You survived leukemia and a bone marrow transplant. How does that history sit alongside what you're saying about sexual pleasure now?

Model

It's not separate from it. When you face your own mortality that directly, you stop wasting energy on shame or self-criticism. Your body becomes less of an enemy and more of a miracle. That changes everything.

Inventor

You mentioned the plural—multiple partners. Is that a deliberate statement about aging and sexuality?

Model

It's about refusing the narrative that desire ends, or that it should be contained in one narrow way. Maturity gives you permission to be honest about what you actually want.

Inventor

The industry criticism seems to cut deeper than just casting.
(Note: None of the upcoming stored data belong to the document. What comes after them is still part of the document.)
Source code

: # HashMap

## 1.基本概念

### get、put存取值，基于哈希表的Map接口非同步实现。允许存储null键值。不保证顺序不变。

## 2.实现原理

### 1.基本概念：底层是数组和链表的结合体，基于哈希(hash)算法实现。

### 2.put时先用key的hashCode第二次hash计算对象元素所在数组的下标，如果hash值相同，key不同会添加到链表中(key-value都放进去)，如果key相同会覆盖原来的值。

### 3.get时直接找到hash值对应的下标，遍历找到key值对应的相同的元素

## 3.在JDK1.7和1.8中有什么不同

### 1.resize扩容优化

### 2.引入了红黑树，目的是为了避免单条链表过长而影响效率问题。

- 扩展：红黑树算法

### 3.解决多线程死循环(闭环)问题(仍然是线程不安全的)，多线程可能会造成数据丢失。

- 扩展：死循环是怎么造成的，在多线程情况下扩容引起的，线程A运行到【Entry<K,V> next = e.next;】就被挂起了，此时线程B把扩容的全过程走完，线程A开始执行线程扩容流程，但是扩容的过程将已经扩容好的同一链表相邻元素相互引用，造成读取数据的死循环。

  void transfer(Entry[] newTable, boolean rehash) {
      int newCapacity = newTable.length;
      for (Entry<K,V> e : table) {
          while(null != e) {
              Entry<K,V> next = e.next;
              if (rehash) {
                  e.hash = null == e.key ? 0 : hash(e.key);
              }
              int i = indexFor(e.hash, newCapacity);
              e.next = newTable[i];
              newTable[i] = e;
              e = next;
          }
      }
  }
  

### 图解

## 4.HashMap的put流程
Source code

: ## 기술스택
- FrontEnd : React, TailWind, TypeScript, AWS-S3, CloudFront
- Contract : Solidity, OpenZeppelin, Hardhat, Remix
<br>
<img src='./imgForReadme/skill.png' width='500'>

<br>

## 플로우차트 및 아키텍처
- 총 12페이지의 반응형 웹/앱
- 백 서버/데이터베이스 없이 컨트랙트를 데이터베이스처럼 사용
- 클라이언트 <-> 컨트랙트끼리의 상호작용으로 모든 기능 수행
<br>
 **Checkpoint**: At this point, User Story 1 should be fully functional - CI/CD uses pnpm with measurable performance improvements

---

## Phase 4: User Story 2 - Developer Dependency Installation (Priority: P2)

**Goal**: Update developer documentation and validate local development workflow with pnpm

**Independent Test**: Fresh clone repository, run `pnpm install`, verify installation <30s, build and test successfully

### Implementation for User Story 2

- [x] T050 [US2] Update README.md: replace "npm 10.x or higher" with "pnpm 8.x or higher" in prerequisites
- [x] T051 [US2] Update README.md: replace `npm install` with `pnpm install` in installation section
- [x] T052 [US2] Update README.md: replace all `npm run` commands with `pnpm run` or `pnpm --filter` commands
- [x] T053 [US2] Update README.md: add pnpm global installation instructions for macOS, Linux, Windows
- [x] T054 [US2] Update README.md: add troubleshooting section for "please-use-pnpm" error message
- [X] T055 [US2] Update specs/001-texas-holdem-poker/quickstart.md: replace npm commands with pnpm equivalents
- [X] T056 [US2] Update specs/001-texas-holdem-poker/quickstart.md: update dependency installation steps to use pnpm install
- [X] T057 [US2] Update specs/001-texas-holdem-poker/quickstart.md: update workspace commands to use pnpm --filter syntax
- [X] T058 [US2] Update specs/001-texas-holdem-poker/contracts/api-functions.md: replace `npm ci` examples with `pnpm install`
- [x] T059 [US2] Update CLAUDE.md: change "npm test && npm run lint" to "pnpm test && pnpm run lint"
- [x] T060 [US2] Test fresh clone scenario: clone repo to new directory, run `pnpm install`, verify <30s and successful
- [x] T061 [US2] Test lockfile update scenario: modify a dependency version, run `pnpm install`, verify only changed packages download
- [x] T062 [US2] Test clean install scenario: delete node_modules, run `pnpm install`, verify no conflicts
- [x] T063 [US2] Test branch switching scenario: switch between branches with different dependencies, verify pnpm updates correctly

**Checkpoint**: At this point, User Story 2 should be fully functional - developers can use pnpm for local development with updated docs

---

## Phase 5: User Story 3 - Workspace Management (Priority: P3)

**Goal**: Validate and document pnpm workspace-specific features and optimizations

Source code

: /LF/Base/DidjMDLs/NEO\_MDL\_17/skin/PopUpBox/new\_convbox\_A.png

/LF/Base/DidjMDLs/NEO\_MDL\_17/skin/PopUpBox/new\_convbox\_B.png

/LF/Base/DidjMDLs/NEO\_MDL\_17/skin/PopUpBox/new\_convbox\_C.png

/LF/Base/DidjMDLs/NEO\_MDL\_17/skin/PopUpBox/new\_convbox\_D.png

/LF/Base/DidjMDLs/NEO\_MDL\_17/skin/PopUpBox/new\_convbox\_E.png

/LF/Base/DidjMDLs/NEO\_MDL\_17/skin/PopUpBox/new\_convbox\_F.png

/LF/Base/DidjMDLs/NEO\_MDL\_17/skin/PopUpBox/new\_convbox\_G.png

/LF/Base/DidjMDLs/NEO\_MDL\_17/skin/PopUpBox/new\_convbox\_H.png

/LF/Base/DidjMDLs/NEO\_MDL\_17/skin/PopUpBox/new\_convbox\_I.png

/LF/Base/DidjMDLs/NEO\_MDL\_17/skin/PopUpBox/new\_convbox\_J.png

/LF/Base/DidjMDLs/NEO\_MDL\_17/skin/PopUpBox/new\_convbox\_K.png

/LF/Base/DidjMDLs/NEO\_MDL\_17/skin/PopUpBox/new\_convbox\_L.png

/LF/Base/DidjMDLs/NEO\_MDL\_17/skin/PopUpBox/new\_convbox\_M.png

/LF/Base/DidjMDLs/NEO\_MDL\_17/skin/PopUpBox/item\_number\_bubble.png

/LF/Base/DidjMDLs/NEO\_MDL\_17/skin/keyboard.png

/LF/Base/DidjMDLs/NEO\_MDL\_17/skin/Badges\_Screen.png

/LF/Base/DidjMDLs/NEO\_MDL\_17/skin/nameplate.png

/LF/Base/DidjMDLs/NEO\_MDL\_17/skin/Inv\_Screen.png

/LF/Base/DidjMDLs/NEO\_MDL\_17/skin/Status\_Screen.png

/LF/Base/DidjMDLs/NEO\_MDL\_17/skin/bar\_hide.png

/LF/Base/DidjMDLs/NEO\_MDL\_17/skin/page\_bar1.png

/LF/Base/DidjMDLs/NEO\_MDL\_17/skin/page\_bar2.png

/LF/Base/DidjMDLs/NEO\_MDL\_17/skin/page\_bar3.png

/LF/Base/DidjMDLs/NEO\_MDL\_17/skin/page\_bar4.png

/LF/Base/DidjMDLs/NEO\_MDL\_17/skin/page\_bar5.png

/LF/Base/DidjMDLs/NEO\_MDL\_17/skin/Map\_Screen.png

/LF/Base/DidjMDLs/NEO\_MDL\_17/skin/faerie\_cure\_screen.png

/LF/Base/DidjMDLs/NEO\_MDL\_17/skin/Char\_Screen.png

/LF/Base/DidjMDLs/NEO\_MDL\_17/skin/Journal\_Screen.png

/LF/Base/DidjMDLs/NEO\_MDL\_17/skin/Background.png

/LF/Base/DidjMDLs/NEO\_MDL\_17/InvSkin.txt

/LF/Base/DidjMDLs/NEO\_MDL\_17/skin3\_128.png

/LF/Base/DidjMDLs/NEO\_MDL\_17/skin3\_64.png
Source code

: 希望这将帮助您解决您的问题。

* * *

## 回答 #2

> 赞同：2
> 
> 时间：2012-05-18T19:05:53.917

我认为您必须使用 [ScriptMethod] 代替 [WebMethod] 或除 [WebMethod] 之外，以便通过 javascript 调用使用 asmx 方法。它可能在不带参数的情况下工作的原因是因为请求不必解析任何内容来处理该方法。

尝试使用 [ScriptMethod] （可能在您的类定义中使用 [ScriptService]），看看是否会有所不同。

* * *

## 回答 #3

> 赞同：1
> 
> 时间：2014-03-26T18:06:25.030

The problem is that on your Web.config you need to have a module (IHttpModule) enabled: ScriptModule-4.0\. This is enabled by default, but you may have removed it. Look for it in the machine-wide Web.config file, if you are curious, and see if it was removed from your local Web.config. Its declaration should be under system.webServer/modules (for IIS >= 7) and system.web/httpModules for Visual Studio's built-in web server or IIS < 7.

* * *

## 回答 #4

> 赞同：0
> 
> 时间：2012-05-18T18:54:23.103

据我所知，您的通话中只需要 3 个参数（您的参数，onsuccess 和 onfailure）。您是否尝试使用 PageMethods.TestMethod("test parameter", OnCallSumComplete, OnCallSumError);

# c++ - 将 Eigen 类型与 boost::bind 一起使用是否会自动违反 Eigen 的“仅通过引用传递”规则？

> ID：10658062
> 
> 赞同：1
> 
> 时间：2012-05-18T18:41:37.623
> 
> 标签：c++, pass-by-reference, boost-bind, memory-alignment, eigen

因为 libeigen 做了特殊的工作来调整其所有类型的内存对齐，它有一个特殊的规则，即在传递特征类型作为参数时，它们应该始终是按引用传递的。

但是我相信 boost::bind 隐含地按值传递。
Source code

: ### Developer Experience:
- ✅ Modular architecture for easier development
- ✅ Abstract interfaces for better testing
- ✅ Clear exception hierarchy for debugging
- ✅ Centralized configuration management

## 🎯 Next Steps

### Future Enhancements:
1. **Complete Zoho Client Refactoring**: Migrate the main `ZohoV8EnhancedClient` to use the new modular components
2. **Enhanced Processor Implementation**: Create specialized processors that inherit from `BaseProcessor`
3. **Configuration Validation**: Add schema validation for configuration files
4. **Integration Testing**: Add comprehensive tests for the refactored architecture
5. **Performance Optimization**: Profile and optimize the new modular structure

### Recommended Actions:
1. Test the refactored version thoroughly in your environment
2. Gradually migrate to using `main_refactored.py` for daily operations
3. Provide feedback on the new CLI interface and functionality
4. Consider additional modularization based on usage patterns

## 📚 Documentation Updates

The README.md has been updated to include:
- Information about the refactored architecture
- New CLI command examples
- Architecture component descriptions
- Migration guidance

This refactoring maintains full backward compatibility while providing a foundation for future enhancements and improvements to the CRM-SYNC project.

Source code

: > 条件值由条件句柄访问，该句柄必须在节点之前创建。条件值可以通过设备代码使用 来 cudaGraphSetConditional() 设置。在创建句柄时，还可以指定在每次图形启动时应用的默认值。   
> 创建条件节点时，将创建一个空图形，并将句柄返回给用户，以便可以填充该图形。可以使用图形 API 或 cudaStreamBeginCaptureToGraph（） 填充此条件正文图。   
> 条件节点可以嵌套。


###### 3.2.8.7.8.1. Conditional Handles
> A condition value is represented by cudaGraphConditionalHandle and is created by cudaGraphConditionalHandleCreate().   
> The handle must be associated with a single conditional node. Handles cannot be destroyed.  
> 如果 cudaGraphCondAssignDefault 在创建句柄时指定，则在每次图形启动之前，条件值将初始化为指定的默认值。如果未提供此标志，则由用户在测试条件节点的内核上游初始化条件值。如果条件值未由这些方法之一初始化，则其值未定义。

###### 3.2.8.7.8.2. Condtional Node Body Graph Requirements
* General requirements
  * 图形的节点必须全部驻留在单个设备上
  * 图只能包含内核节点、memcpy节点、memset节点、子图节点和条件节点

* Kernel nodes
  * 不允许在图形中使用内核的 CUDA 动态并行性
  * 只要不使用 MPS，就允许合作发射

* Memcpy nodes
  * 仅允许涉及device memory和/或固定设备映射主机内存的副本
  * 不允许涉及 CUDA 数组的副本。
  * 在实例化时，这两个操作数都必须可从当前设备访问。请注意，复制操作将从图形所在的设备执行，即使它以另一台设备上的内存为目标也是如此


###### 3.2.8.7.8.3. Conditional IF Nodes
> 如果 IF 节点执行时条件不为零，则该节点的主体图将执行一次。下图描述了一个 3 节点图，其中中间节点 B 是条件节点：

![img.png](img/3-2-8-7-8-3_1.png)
What's really at stake?

Model

It's about whether society believes older people have interior lives worth telling. If we only show aging as decline, we rob people of permission to imagine their own futures differently.

Inventor

You borrowed the word "envelhecência" from Mario Prata. Why did that term matter to you?

Model

Because it suggests aging as something active, something you're doing, not something being done to you. It's a small linguistic shift that changes everything about how you inhabit the experience.

Inventor

What would you say to someone your age who feels like their best years are behind them?

Model

I'd say your best years are the ones you're actually awake for. And most people don't wake up until they stop performing for an audience that was never really watching anyway.